## WORK TASK
Your task is to print the listing exactly as it stands.
(GIVEN DATA)
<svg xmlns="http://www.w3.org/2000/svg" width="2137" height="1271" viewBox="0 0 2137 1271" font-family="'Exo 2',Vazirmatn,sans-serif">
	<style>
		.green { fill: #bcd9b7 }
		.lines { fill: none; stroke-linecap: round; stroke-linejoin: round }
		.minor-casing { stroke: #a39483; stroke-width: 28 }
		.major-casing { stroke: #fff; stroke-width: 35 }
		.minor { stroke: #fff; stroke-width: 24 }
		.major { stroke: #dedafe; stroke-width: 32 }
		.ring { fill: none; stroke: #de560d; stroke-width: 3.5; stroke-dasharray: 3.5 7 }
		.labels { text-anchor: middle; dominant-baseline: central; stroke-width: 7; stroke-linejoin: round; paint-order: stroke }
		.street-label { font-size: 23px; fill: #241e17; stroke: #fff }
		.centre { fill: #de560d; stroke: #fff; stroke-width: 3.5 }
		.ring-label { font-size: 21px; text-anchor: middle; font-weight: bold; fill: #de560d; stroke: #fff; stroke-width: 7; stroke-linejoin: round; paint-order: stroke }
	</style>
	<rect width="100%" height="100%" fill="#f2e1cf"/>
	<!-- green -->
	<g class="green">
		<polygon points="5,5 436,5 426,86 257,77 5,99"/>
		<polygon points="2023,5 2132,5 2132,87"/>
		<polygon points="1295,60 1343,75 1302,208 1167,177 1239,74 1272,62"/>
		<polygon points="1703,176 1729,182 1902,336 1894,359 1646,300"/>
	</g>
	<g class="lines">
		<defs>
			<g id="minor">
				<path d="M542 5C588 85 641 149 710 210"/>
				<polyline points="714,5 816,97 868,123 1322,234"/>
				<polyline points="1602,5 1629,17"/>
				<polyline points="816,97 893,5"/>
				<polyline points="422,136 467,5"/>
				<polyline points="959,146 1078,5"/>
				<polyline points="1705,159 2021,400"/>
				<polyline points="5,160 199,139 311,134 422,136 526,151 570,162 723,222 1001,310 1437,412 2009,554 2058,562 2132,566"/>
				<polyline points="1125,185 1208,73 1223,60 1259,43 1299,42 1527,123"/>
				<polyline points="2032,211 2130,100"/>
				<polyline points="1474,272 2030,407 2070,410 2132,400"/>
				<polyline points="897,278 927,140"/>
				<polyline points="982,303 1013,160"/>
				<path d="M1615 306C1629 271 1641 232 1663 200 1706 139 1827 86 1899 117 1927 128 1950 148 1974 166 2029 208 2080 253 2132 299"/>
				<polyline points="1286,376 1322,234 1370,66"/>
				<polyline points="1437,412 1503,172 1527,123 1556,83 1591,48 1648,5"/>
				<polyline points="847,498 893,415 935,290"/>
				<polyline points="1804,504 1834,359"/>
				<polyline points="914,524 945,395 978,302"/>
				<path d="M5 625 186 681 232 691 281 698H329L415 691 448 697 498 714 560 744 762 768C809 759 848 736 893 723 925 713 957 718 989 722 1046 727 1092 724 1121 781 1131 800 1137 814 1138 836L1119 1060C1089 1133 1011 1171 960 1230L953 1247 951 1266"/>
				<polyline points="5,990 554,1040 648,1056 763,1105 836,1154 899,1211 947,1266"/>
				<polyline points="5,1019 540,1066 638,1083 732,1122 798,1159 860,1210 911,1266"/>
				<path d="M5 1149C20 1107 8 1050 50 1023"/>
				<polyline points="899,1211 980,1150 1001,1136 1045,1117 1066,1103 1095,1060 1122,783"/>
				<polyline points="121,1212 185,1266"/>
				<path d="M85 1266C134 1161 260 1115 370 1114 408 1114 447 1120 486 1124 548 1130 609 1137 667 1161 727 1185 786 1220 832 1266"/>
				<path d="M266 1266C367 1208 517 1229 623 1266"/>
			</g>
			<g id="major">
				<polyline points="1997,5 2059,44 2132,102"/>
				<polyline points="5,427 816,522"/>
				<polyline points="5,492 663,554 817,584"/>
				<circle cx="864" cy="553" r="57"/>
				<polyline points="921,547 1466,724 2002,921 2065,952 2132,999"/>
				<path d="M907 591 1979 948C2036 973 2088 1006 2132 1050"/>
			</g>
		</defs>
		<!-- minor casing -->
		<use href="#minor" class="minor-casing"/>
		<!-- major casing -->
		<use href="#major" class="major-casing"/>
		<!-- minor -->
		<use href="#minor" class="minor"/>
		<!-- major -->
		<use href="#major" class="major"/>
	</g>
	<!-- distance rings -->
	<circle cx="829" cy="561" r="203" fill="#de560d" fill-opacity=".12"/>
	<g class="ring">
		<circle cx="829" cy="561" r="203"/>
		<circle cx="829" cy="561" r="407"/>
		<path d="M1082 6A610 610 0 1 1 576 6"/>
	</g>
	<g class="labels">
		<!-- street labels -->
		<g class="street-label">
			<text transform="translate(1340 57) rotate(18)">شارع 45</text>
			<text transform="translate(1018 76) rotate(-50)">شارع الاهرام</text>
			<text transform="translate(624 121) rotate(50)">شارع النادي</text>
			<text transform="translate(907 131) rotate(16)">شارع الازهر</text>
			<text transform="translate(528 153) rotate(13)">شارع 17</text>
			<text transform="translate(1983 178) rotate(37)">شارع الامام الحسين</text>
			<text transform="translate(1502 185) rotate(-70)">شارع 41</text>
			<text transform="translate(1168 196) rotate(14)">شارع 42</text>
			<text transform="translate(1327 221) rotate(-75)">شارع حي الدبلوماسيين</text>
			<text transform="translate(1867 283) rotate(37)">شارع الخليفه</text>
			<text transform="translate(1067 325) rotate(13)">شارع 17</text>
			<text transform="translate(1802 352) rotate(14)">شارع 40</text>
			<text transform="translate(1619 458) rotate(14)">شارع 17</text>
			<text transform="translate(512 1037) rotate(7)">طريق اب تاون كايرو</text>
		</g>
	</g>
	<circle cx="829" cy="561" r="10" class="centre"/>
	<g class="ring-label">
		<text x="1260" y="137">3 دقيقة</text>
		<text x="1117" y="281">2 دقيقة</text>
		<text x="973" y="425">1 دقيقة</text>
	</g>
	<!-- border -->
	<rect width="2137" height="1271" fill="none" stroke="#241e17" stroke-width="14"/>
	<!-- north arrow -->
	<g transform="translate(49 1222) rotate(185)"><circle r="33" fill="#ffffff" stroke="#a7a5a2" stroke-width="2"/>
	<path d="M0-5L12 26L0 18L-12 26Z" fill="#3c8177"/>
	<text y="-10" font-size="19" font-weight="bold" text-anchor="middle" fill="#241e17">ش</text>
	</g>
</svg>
(End GIVEN DATA)
## YOUR RESPONSE
<svg xmlns="http://www.w3.org/2000/svg" width="2137" height="1271" viewBox="0 0 2137 1271" font-family="'Exo 2',Vazirmatn,sans-serif">
	<style>
		.green { fill: #bcd9b7 }
		.lines { fill: none; stroke-linecap: round; stroke-linejoin: round }
		.minor-casing { stroke: #a39483; stroke-width: 28 }
		.major-casing { stroke: #fff; stroke-width: 35 }
		.minor { stroke: #fff; stroke-width: 24 }
		.major { stroke: #dedafe; stroke-width: 32 }
		.ring { fill: none; stroke: #de560d; stroke-width: 3.5; stroke-dasharray: 3.5 7 }
		.labels { text-anchor: middle; dominant-baseline: central; stroke-width: 7; stroke-linejoin: round; paint-order: stroke }
		.street-label { font-size: 23px; fill: #241e17; stroke: #fff }
		.centre { fill: #de560d; stroke: #fff; stroke-width: 3.5 }
		.ring-label { font-size: 21px; text-anchor: middle; font-weight: bold; fill: #de560d; stroke: #fff; stroke-width: 7; stroke-linejoin: round; paint-order: stroke }
	</style>
	<rect width="100%" height="100%" fill="#f2e1cf"/>
	<!-- green -->
	<g class="green">
		<polygon points="5,5 436,5 426,86 257,77 5,99"/>
		<polygon points="2023,5 2132,5 2132,87"/>
		<polygon points="1295,60 1343,75 1302,208 1167,177 1239,74 1272,62"/>
		<polygon points="1703,176 1729,182 1902,336 1894,359 1646,300"/>
	</g>
	<g class="lines">
		<defs>
			<g id="minor">
				<path d="M542 5C588 85 641 149 710 210"/>
				<polyline points="714,5 816,97 868,123 1322,234"/>
				<polyline points="1602,5 1629,17"/>
				<polyline points="816,97 893,5"/>
				<polyline points="422,136 467,5"/>
				<polyline points="959,146 1078,5"/>
				<polyline points="1705,159 2021,400"/>
				<polyline points="5,160 199,139 311,134 422,136 526,151 570,162 723,222 1001,310 1437,412 2009,554 2058,562 2132,566"/>
				<polyline points="1125,185 1208,73 1223,60 1259,43 1299,42 1527,123"/>
				<polyline points="2032,211 2130,100"/>
				<polyline points="1474,272 2030,407 2070,410 2132,400"/>
				<polyline points="897,278 927,140"/>
				<polyline points="982,303 1013,160"/>
				<path d="M1615 306C1629 271 1641 232 1663 200 1706 139 1827 86 1899 117 1927 128 1950 148 1974 166 2029 208 2080 253 2132 299"/>
				<polyline points="1286,376 1322,234 1370,66"/>
				<polyline points="1437,412 1503,172 1527,123 1556,83 1591,48 1648,5"/>
				<polyline points="847,498 893,415 935,290"/>
				<polyline points="1804,504 1834,359"/>
				<polyline points="914,524 945,395 978,302"/>
				<path d="M5 625 186 681 232 691 281 698H329L415 691 448 697 498 714 560 744 762 768C809 759 848 736 893 723 925 713 957 718 989 722 1046 727 1092 724 1121 781 1131 800 1137 814 1138 836L1119 1060C1089 1133 1011 1171 960 1230L953 1247 951 1266"/>
				<polyline points="5,990 554,1040 648,1056 763,1105 836,1154 899,1211 947,1266"/>
				<polyline points="5,1019 540,1066 638,1083 732,1122 798,1159 860,1210 911,1266"/>
				<path d="M5 1149C20 1107 8 1050 50 1023"/>
				<polyline points="899,1211 980,1150 1001,1136 1045,1117 1066,1103 1095,1060 1122,783"/>
				<polyline points="121,1212 185,1266"/>
				<path d="M85 1266C134 1161 260 1115 370 1114 408 1114 447 1120 486 1124 548 1130 609 1137 667 1161 727 1185 786 1220 832 1266"/>
				<path d="M266 1266C367 1208 517 1229 623 1266"/>
			</g>
			<g id="major">
				<polyline points="1997,5 2059,44 2132,102"/>
				<polyline points="5,427 816,522"/>
				<polyline points="5,492 663,554 817,584"/>
				<circle cx="864" cy="553" r="57"/>
				<polyline points="921,547 1466,724 2002,921 2065,952 2132,999"/>
				<path d="M907 591 1979 948C2036 973 2088 1006 2132 1050"/>
			</g>
		</defs>
		<!-- minor casing -->
		<use href="#minor" class="minor-casing"/>
		<!-- major casing -->
		<use href="#major" class="major-casing"/>
		<!-- minor -->
		<use href="#minor" class="minor"/>
		<!-- major -->
		<use href="#major" class="major"/>
	</g>
	<!-- distance rings -->
	<circle cx="829" cy="561" r="203" fill="#de560d" fill-opacity=".12"/>
	<g class="ring">
		<circle cx="829" cy="561" r="203"/>
		<circle cx="829" cy="561" r="407"/>
		<path d="M1082 6A610 610 0 1 1 576 6"/>
	</g>
	<g class="labels">
		<!-- street labels -->
		<g class="street-label">
			<text transform="translate(1340 57) rotate(18)">شارع 45</text>
			<text transform="translate(1018 76) rotate(-50)">شارع الاهرام</text>
			<text transform="translate(624 121) rotate(50)">شارع النادي</text>
			<text transform="translate(907 131) rotate(16)">شارع الازهر</text>
			<text transform="translate(528 153) rotate(13)">شارع 17</text>
			<text transform="translate(1983 178) rotate(37)">شارع الامام الحسين</text>
			<text transform="translate(1502 185) rotate(-70)">شارع 41</text>
			<text transform="translate(1168 196) rotate(14)">شارع 42</text>
			<text transform="translate(1327 221) rotate(-75)">شارع حي الدبلوماسيين</text>
			<text transform="translate(1867 283) rotate(37)">شارع الخليفه</text>
			<text transform="translate(1067 325) rotate(13)">شارع 17</text>
			<text transform="translate(1802 352) rotate(14)">شارع 40</text>
			<text transform="translate(1619 458) rotate(14)">شارع 17</text>
			<text transform="translate(512 1037) rotate(7)">طريق اب تاون كايرو</text>
		</g>
	</g>
	<circle cx="829" cy="561" r="10" class="centre"/>
	<g class="ring-label">
		<text x="1260" y="137">3 دقيقة</text>
		<text x="1117" y="281">2 دقيقة</text>
		<text x="973" y="425">1 دقيقة</text>
	</g>
	<!-- border -->
	<rect width="2137" height="1271" fill="none" stroke="#241e17" stroke-width="14"/>
	<!-- north arrow -->
	<g transform="translate(49 1222) rotate(185)"><circle r="33" fill="#ffffff" stroke="#a7a5a2" stroke-width="2"/>
	<path d="M0-5L12 26L0 18L-12 26Z" fill="#3c8177"/>
	<text y="-10" font-size="19" font-weight="bold" text-anchor="middle" fill="#241e17">ش</text>
	</g>
</svg>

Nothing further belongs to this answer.